Monsieur Gainsbourg Revisited is a tribute album to the works of late French singer/songwriter Serge Gainsbourg. First released on Virgin Records in 2006, it consists of English language cover versions of Gainsbourg songs, performed by a diverse array of contemporary artists.
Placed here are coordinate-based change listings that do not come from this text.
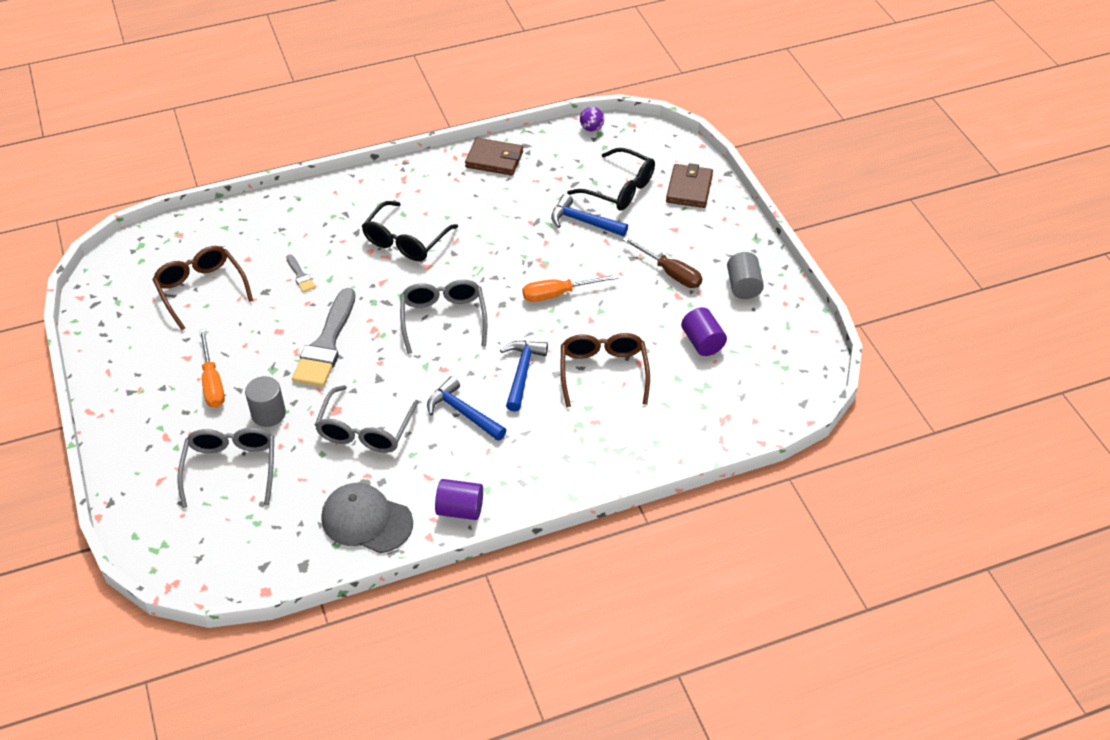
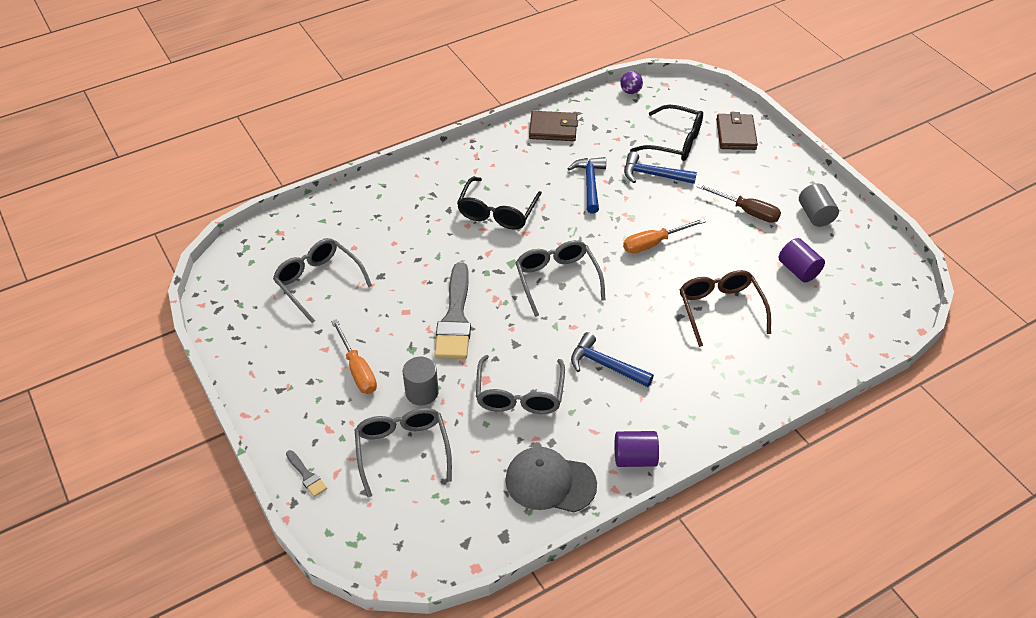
camera: 10 degrees left, 0 degrees up
brown glasses [152,246,253,330] -> grey glasses [273,238,372,323]
grey brush [286,254,316,292] -> grey brush moved to [286,450,327,497]
blue hammer [500,341,548,412] -> blue hammer moved to [567,157,606,213]

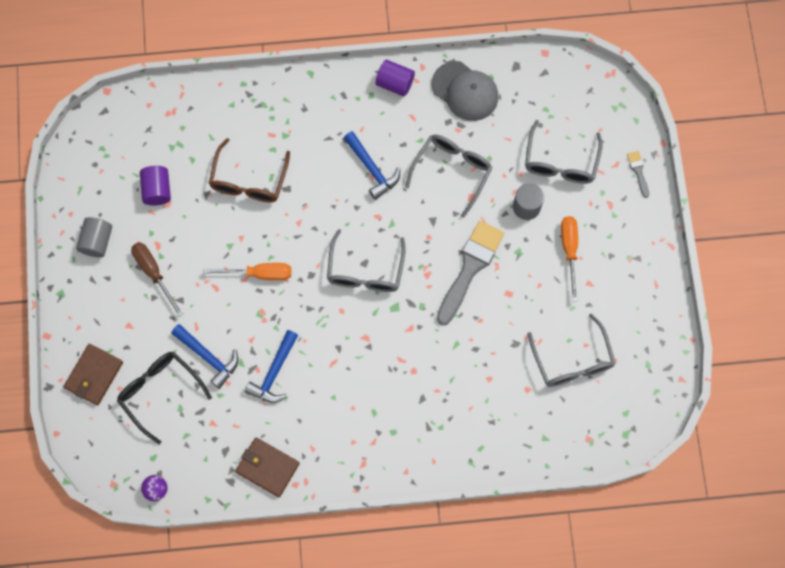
camera: 155 degrees left, 25 degrees up
black glasses [457,177,542,229] -> none

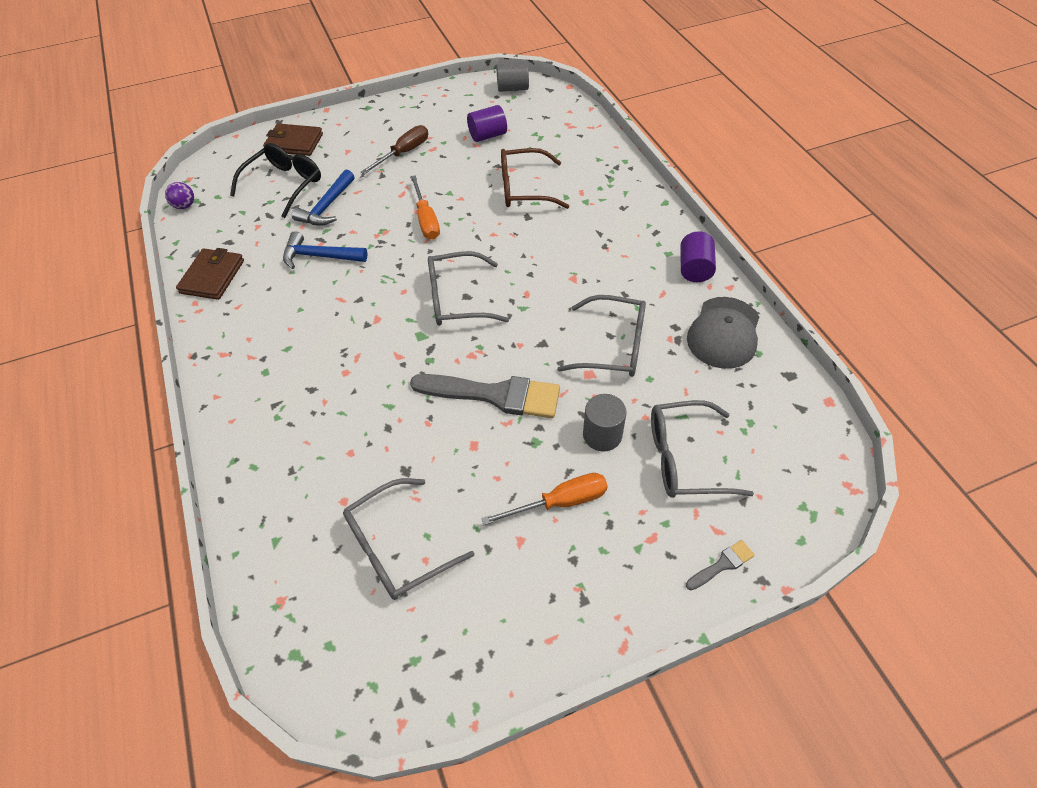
camera: 75 degrees right, 20 degrees down
grey cylinder [76,217,112,257] -> grey cylinder moved to [496,61,529,92]
blue hammer [344,131,400,200] -> none

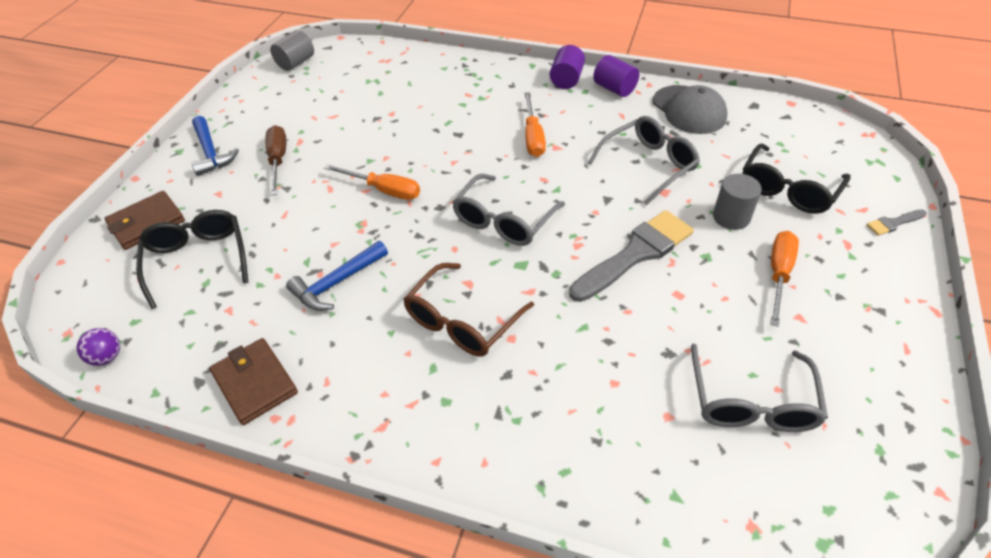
camera: 50 degrees left, 5 degrees down
blue hammer [292,170,355,226] -> blue hammer moved to [191,116,239,176]
purple cylinder [467,105,507,142] -> purple cylinder moved to [550,45,585,89]
brown glasses [501,148,570,209] -> brown glasses moved to [403,263,534,356]
grey glasses [651,400,754,498] -> black glasses [742,143,851,214]
grey brush [686,540,755,590] -> grey brush turned 120 degrees counterclockwise [867,209,927,236]
none -> orange screwdriver [525,92,546,157]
Gainsbourg's former wife, Jane Birkin, sang on one track.

The album charted in France (#8), Switzerland (#23) and Belgium (#6 Wa, #29 Vl).

==Track listing==

1. "A Song for Sorry Angel" – Franz Ferdinand & Jane Birkin
2. "I Love You (Me Either)" ("Je t'aime... moi non plus") – Cat Power & Karen Elson
3. "I Just Came to Tell You That I'm Going" ("Je suis venu te dire que je m'en vais") – Jarvis Cocker & Kid Loco
4. "Requiem for Anna" – Portishead
5. "Requiem for a Jerk" ("Requiem pour un con") – Faultline, Brian Molko & Françoise Hardy
6. "L'Hôtel" – Michael Stipe
7. "Au Revoir Emmanuelle" – Tricky
8. "Lola R. for Ever" – Marianne Faithfull & Sly and Robbie
9. "Boomerang 2005" – Gonzales, Feist & Dani
10. "Boy Toy" – Marc Almond and Trash Palace
11. "The Ballad of Melody Nelson" – Placebo
12. "Just a Man with a Job" – The Rakes
13. "I Call It Art" – The Kills
14. "Those Little Things" – Carla Bruni
- American edition bonus tracks
15. - "The Ballad of Bonnie and Clyde" – James Iha & Kazu Makino
16. "Angels Fall" – Nina Persson & Nathan Larson

The 2020 re-issue of the compilation added "The Lollies" covered by Keith Flint, but removed the James Iha & Kazu Makino cover, as well as the Placebo cover in some formats.